If you’re at a new school, a new work place, or like me, starting college for the first time, I want to encourage you to cling tightly to God and step into His will with courage and bravery. He has us where we are for a reason. If we had stayed in elementary school our whole lives, imagine how much we would have missed out on! We grow through new experiences, new people, and new places.

I don’t know how God’s going to use me in college or what this season will look like, but I trust that He’ll guide me through this process. I have officially decided to make Joshua 1:9 my “verse-of-the-year“.

“Have I not commanded you? Be strong and courageous. Do not be frightened, and do not be dismayed, for the Lord your God is with you wherever you go.”

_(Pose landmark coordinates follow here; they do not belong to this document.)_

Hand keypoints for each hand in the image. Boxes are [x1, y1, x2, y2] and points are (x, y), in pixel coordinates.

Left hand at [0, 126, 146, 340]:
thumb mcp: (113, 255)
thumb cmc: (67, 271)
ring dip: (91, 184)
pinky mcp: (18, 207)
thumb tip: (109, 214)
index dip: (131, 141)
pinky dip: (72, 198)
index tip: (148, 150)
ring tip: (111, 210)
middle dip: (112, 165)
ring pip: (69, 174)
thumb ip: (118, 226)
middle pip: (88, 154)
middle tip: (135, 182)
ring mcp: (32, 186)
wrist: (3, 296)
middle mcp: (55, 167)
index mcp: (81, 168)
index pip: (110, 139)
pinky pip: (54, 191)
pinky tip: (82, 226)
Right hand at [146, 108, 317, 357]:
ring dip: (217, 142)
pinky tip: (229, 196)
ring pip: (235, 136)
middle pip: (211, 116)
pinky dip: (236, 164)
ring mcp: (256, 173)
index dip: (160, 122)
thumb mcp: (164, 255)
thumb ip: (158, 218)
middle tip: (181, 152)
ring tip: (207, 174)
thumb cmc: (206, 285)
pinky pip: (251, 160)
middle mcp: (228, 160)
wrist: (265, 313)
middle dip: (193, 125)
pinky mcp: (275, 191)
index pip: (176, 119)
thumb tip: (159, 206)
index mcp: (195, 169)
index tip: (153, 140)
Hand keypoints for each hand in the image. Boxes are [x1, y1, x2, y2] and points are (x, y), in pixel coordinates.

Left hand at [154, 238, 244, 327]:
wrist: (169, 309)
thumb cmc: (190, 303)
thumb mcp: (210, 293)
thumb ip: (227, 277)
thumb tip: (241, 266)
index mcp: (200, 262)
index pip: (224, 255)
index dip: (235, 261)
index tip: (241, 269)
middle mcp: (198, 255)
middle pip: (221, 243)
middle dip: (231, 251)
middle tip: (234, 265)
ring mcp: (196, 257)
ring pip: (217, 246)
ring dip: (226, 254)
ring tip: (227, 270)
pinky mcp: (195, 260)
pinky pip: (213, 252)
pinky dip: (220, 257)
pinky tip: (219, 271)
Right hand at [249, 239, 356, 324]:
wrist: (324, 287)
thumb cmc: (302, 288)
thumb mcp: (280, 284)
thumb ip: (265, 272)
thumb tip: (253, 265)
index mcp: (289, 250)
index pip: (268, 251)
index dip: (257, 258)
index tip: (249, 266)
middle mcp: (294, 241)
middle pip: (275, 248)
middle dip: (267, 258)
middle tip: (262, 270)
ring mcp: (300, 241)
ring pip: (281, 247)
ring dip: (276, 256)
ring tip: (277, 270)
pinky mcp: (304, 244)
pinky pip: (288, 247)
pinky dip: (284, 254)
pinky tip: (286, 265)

I may be in a new stage of life, but I know that I’m not alone in it. Just because my school isn’t ‘Christian‘ doesn’t mean that God isn’t there. He’s with me in those very hallways, within the walls of each one of my classes. God may push us out of our comfort zone, but He will never leave us alone. He is our strength and our shield, making us warriors ready for anything that comes our way. 

If God brings you to it, He’ll give you the strength to get through it—and thrive in the midst of it. If we take one day at a time, and trust God with every moment, we can rise to any occasion and grow in our faith. 

“Therefore put on the full armor of God, so that when the day of evil comes, you may be able to stand your ground, and after you have done everything, to stand. Stand firm then, with the belt of truth buckled around your waist, with the breastplate of righteousness in place, and with your feet fitted with the readiness that comes from the gospel of peace. In addition to all this, take up the shield of faith, with which you can extinguish all the flaming arrows of the evil one. Take the helmet of salvation and the sword of the Spirit, which is the word of God.

And pray in the Spirit on all occasions with all kinds of prayers and requests. With this in mind, be alert and always keep on praying for all the Lord’s people.” Ephesians 6:13-18.